*** Exercise text ***

There are times in every marriage when it behooves a wife to walk away, stay out of sight and not answer when her name is called. When I walked back again, half an hour later, the feeder had completely disappeared, the dove was recuperating on the ledge, smoothing his ruffled feathers, and Ken was sweeping off the patio. He glanced up when he heard me coming.

“Funny thing about that feeder,” he said calmly. “It wasn’t as sturdy as it looked. We should try one of the new plastic kind, don’t you think?”

I thought.

Shortly afterward, another event lowered my opinion of the common sense of the dove family. Ken was working one evening in his study when he heard from the adjoining lanai a noise that sounded like the fluttering of wings. We’d had birds in the lanai before — Brandy could open any door in the house and never bothered closing them again — but when Ken went to investigate, there were no birds in sight and the noise had stopped. The same thing happened twice the next morning. By this time Ken was sure that the noise was coming from the chimney of the fireplace. When he looked up the chimney, however, all he saw was a patch of blue sky.

*** End of Exercise text ***
*** Available data ***

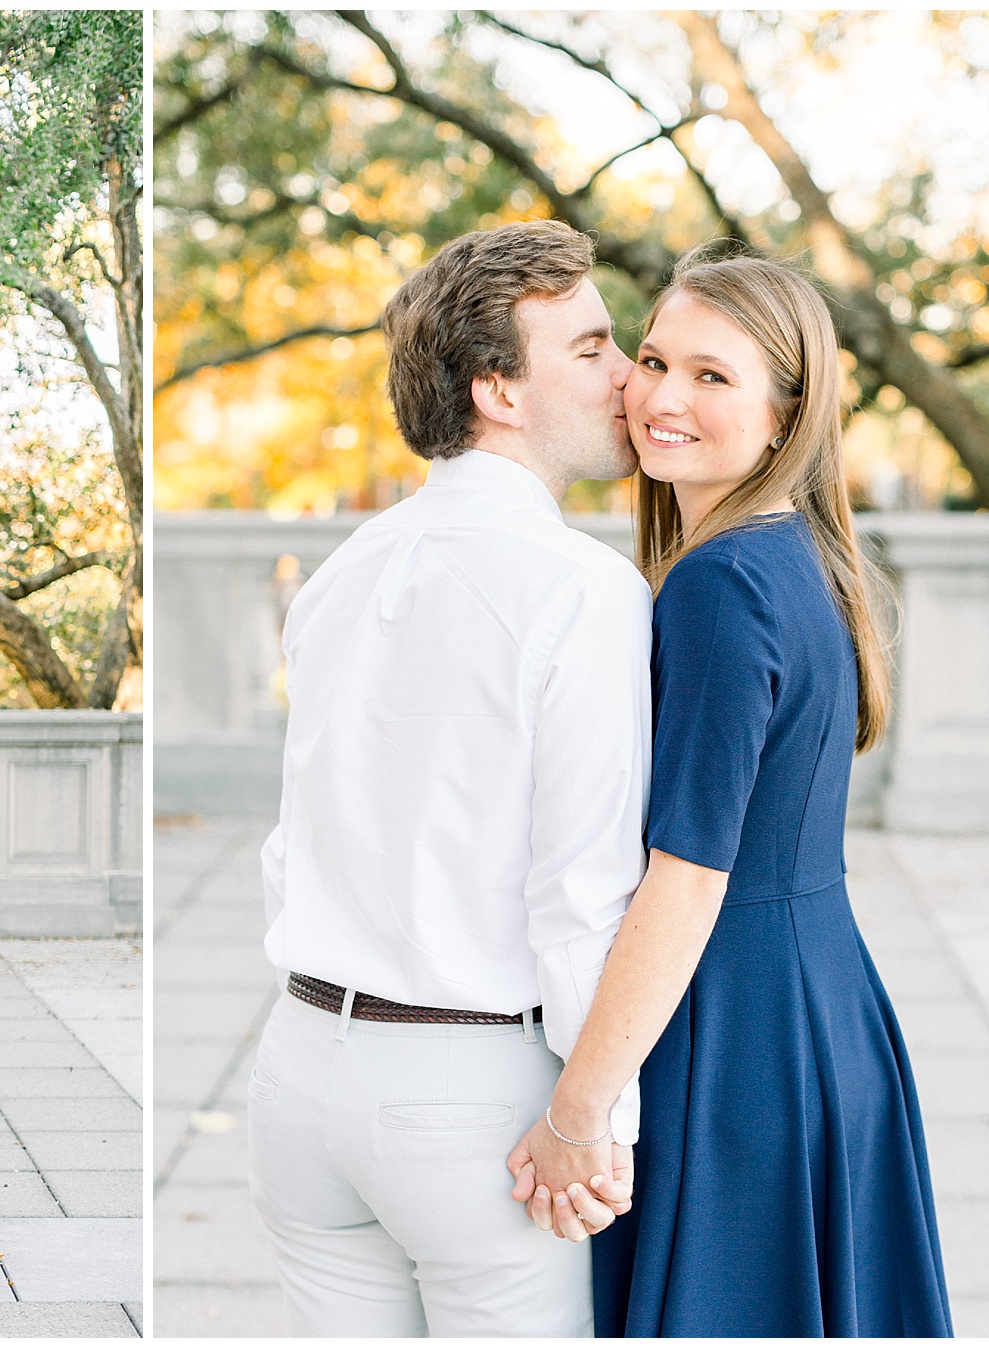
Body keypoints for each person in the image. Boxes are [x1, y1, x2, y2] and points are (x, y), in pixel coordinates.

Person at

*** End of Available data ***

▶ _Check your understanding_:
- A) Answer these questions from the passage about the dove and the feeder:
(i) How much later did the narrator walk back?
(ii) What kind of feeder does Ken propose trying instead?
(iii) What did Ken conclude the fluttering noise was coming from?
- B) Resume the passage about the dove and the feeder, picking up right after its final sentence.

▶ _Answer section_:
- A)
(i) Half an hour later.
(ii) One of the new plastic kind.
(iii) The chimney of the fireplace.

- B)
The next afternoon he heard the fluttering sounds again, and again he checked the chimney and found nothing. In spite of his insistence that it was a bird, I said it had to be something else, a bat for instance, since no bird could survive in that chimney for two days and nights without food or water.

I myself could probably survive for a month on the words I’ve had to eat, the preceding statement being a good example. By the use of a flashlight and a few acrobatics Ken discovered the bird hidden in a kind of small alcove inside the chimney. It was a young band-tailed pigeon. The ordeal had left him frazzled and blotched with soot, but he was still strong enough to fight his rescuer and peck him vigorously on the hand before flying off toward the adjacent canyon.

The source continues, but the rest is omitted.